釈尊在世当時に維摩(ゆいま)という在家出家の篤信の人がいた。僧よりも大悟徹底した人だといわれている。この人が「人間は病気になったり気弱になったりして、どうでもよいなどと考えては駄目だ。一切すべてを投げ捨てて裸の自分を見つめれば常の病は治る」といって人々を浄化させたという。
全く私たちは何時も嘘いつわりの世界に常在しているのであり、自分をなだめすかして生きているようなものである。一度豆を自分にまいて、自分の中に棲(す)む気弱さや悪を除けば如何(いかが)なものだろうか。
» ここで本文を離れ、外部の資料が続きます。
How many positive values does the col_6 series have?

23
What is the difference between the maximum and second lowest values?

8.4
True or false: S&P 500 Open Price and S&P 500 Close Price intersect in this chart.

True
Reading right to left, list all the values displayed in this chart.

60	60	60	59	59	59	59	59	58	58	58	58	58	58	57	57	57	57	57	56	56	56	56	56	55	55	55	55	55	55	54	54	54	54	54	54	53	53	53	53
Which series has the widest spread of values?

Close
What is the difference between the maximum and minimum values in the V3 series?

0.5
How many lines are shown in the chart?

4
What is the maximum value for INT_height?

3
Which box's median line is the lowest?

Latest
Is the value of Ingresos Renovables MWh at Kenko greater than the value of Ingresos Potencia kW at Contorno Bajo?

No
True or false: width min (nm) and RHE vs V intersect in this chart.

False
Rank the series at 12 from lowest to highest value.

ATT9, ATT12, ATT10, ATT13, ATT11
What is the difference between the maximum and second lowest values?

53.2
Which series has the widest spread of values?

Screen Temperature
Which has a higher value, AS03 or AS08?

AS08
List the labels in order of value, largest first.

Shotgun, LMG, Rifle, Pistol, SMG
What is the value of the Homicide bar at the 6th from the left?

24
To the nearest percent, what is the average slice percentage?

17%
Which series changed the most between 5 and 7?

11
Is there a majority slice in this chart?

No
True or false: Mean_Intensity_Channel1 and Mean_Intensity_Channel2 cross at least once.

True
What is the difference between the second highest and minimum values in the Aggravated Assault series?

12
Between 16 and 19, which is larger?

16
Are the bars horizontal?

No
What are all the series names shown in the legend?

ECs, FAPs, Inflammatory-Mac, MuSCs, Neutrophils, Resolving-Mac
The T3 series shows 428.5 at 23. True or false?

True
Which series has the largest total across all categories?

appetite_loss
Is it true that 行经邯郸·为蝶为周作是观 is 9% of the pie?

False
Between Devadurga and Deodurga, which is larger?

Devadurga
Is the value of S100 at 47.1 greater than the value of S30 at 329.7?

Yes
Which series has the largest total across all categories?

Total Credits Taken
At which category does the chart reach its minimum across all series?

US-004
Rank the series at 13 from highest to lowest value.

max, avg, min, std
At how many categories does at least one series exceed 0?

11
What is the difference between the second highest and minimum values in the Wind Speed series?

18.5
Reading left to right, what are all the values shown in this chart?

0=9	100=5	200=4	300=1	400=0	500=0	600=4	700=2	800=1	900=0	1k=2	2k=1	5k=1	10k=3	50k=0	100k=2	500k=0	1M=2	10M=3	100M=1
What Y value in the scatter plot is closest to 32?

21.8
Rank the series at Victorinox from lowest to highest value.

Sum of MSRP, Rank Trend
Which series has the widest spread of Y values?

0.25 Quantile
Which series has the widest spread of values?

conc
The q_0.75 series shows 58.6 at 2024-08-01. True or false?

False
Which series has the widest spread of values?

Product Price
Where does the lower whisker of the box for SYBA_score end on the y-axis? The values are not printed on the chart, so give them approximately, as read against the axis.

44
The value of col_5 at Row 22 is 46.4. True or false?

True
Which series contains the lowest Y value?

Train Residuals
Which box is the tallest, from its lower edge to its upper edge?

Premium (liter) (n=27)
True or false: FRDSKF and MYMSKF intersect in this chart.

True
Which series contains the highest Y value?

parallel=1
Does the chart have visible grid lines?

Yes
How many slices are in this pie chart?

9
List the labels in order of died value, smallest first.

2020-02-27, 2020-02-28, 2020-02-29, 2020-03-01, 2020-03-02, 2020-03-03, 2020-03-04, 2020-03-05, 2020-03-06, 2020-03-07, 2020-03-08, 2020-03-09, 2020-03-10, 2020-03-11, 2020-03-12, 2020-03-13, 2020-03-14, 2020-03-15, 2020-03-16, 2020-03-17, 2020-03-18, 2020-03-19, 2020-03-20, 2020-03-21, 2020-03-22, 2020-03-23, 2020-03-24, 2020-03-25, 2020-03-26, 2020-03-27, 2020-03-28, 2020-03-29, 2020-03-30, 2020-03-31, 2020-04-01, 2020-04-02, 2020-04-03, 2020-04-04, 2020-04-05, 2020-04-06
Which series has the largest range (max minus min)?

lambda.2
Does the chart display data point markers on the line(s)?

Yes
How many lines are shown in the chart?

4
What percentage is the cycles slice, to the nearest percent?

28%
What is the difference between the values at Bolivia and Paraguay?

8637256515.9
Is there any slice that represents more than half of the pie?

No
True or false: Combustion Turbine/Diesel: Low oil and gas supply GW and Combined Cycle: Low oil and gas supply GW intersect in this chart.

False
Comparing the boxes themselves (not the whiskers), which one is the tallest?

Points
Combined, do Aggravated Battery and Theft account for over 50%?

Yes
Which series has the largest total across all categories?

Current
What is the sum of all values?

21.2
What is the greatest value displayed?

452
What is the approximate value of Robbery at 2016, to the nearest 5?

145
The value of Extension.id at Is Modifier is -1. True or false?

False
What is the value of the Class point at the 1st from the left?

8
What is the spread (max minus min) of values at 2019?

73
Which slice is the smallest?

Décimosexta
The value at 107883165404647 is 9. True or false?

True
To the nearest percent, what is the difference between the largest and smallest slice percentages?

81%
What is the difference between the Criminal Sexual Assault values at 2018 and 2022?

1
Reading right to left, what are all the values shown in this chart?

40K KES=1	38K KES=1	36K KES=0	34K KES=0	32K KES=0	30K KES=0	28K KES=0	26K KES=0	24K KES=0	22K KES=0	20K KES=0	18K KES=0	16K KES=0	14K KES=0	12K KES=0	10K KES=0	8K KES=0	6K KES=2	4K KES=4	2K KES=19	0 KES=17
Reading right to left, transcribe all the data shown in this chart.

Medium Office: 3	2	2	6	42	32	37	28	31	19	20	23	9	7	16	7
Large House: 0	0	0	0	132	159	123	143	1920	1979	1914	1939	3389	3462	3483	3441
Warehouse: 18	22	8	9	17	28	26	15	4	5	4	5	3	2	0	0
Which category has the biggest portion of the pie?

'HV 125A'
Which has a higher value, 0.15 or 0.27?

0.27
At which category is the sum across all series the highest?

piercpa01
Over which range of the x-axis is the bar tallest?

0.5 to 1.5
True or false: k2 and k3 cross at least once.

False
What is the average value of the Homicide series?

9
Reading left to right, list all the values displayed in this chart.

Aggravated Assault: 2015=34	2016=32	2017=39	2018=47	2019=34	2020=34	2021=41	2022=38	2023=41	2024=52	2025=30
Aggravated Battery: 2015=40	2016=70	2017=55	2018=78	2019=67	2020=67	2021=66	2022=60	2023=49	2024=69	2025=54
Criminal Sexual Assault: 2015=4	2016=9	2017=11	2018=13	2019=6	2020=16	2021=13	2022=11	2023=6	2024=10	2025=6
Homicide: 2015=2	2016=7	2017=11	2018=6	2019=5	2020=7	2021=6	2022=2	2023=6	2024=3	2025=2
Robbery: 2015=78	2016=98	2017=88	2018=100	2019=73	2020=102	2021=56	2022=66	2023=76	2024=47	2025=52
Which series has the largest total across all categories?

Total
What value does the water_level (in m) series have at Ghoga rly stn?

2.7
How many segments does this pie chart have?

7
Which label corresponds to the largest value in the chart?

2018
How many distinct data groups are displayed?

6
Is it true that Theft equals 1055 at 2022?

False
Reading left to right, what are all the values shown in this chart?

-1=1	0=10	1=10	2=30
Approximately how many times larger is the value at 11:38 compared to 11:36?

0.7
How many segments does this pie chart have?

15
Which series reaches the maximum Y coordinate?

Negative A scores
ある時、悟りを開こうと努力していた一人の僧が巴陵(はりょう)という禅師に「如何なるか是提婆宗(だいばしゅう)」と問うた。この印度(いんど)の提婆尊者はもとは仏教外の宗教者だったが、悟るところあって仏教に転向した人である。
そして大徳(徳を積んだ人)と呼ばれていた。この問いに対して禅師は「銀椀裏(ぎんわんり)に雪を盛る」と答えた。よく禅の問答で「如何なるか是仏法」などという。それと同じだが、かつて洞山禅師はそうした問いに「銀椀裏に雪を盛り 明月に鷺(ろ)を蔵(かく)す」と答えられたが、その前句を巴陵は用いたのである。
真っ白な銀の椀に真っ白い雪を盛ればどちらが椀か雪か分からない。見分けがつかない。それでは一つになっているのかというと、そうではなく雪と椀とはあくまで別のもの。すなわち自分と他人とは一体ではない、不一不二を指す。